[LLVMdev] i1 Values
Nick Lewycky
nlewycky at google.com
Thu Feb 5 13:09:55 PST 2015
On 5 February 2015 at 12:48, <dag at cray.com> wrote:
> I've been debugging some strange happenings over here and I put an
> assert in APInt to catch what I think is the source of the problem:
>
> int64_t getSExtValue() const {
> // An i1 -1 is unrepresentable.
> assert(BitWidth != 1 && "Signed i1 value is not representable!");
>
Please don't do this. Asking for an i1 APInt to be sign-extended does not
mean that we have encountered a bug. How would you write a parser for the
constant expression "i32 sext(i1 true)"? It grabs the i1 and sign extends
it.
> To me an i1 -1 makes no sense whatsoever.

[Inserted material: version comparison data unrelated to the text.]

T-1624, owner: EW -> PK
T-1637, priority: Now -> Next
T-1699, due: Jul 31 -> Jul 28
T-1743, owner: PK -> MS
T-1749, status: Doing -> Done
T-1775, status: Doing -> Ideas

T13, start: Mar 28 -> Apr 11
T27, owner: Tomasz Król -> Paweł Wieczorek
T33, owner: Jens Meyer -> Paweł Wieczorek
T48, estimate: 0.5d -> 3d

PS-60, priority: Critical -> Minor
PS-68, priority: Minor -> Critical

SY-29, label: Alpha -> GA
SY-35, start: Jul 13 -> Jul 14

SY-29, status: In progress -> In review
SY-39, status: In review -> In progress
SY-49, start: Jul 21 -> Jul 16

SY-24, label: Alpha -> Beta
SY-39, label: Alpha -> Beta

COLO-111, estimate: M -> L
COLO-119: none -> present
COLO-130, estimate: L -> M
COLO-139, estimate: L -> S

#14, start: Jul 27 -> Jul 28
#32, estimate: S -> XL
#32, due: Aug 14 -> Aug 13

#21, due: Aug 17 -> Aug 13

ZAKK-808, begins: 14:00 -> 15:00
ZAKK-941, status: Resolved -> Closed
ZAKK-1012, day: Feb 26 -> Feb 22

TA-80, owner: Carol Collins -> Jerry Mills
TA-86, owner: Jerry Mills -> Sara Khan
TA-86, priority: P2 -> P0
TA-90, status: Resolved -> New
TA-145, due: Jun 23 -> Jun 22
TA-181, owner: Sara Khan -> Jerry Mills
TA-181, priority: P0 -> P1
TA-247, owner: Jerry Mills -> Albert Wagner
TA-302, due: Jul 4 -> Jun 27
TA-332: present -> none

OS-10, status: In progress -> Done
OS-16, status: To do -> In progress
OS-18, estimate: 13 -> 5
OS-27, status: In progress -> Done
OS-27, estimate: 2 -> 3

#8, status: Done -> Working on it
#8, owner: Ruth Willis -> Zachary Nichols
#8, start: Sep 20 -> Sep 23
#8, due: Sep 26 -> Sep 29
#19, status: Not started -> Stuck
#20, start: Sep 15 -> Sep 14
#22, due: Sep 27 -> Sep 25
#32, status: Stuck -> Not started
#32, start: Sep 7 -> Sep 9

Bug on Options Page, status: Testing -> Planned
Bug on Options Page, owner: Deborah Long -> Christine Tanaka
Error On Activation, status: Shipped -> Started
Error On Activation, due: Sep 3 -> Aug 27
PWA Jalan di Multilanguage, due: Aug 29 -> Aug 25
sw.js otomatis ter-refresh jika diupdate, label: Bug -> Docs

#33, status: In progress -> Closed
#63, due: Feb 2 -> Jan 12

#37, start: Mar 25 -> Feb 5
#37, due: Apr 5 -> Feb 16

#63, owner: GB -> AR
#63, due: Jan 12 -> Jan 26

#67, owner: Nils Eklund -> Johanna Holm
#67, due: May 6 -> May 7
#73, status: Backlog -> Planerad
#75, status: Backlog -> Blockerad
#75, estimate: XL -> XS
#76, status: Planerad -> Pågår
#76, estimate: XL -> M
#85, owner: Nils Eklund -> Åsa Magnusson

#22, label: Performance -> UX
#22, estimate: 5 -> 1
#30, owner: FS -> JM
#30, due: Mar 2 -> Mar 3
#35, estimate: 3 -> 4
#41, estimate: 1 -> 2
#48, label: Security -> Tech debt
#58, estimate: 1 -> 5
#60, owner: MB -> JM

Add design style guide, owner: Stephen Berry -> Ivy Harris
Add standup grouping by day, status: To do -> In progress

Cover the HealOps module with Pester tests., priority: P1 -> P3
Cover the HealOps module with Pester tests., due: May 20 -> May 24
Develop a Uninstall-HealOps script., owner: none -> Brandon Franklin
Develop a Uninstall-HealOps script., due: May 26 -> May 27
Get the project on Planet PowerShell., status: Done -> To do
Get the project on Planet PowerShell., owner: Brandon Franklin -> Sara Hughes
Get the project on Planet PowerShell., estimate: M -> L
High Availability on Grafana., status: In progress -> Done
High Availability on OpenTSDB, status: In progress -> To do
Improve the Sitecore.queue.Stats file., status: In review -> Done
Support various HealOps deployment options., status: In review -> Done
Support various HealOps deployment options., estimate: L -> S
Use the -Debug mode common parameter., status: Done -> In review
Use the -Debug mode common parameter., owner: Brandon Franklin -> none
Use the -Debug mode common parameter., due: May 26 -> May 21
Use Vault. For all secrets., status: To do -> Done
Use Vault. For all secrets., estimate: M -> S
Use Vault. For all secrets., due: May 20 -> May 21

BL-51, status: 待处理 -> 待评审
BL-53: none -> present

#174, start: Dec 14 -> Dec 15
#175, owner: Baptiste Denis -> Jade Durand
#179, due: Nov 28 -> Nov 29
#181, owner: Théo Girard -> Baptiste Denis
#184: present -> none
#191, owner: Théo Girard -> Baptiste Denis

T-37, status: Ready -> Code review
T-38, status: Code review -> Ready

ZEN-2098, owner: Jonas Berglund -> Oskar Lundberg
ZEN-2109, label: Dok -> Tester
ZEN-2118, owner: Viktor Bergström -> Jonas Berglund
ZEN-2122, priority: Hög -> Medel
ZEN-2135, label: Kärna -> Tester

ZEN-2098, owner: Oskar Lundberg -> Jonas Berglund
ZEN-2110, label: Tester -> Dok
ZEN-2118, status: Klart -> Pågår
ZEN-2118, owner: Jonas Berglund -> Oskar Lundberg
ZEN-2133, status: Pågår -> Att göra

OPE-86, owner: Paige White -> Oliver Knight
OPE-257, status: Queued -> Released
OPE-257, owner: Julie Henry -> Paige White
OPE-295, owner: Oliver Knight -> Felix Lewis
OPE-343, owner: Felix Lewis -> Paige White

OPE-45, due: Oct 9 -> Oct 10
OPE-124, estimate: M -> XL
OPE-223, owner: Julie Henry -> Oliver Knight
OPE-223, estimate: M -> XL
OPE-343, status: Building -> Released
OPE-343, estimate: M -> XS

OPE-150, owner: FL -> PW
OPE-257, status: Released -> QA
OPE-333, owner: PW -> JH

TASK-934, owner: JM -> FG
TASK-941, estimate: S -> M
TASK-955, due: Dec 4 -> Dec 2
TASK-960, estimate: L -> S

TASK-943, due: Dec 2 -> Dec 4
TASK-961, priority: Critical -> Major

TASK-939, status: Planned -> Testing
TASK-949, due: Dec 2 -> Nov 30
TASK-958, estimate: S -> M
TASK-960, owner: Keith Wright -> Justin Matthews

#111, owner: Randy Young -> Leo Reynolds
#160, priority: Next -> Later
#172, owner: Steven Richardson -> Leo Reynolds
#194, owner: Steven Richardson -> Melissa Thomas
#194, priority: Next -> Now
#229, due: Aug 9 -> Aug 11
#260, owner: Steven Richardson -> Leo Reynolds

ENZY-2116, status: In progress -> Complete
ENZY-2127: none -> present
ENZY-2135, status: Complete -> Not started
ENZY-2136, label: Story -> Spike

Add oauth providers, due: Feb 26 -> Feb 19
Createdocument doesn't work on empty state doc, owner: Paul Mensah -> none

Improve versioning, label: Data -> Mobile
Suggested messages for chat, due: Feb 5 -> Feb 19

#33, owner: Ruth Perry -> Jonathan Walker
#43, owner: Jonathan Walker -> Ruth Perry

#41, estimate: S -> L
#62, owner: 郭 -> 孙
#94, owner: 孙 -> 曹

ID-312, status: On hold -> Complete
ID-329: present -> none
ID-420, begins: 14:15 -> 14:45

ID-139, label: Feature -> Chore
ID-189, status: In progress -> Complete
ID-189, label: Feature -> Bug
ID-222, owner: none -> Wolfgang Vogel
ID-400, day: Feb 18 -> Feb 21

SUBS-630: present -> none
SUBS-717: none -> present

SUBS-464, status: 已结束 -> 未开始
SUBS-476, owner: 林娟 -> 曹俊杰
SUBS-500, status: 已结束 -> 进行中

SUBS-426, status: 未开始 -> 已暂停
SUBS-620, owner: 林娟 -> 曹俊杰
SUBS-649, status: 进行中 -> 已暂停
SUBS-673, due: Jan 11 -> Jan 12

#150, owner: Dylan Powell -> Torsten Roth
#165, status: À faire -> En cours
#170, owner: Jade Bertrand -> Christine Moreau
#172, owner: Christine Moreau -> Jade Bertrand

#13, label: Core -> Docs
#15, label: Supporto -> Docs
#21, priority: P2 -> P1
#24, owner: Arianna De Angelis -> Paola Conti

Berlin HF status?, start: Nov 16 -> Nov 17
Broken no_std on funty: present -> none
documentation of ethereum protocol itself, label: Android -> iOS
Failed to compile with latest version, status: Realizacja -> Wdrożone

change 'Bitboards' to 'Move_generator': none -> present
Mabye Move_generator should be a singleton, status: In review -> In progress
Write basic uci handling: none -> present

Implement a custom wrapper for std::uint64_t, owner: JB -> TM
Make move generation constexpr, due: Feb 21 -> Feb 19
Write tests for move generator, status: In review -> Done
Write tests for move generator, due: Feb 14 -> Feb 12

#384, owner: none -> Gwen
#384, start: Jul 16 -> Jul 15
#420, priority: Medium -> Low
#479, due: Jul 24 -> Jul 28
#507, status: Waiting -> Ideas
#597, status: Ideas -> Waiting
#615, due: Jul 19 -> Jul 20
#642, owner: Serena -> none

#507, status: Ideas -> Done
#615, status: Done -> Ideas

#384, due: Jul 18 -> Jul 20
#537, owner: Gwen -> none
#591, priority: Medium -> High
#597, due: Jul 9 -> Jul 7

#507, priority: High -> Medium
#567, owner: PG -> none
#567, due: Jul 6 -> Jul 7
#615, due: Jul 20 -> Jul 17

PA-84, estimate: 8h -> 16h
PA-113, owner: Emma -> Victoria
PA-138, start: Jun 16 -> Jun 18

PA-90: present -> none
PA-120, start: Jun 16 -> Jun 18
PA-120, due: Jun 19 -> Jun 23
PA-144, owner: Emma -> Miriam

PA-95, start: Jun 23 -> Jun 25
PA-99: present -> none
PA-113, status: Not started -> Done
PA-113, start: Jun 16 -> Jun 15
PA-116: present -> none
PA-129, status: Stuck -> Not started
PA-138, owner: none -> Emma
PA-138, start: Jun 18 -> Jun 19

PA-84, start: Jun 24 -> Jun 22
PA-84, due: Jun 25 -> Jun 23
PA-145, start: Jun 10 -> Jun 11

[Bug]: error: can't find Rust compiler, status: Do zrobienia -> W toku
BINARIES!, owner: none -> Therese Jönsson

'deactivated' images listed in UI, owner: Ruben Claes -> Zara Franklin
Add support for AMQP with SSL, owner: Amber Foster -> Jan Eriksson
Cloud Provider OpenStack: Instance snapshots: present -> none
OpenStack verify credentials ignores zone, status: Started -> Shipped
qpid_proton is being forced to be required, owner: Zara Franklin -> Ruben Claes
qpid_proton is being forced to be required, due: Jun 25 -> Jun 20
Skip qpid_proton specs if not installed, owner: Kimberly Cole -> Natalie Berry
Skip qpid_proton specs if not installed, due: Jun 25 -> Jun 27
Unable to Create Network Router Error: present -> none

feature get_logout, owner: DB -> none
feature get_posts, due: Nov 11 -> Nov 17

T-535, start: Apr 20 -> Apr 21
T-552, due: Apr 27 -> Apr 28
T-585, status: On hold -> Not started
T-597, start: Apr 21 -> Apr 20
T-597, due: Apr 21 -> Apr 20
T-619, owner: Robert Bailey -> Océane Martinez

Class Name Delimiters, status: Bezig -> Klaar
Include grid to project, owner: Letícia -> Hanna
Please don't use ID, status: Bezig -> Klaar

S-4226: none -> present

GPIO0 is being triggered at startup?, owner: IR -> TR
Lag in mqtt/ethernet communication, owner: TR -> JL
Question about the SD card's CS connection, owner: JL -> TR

It is not representable in
> twos-complement form. It cannot be distinguished from unsigned i1 1.
>
> It turns out this assert triggers all over the place. Before I dive
> into this rat hole I'd like to confirm with others my sense that we
> shouldn't be creating i1 -1 values. Is there some legitimate reason to
> do so?
>
We don't create i1 -1 values, nor do we create i1 1 values. APInt is
neither signed nor unsigned, it is signless. The interpretation of the bits
(or in this case, the bit) is a matter for the caller to decide.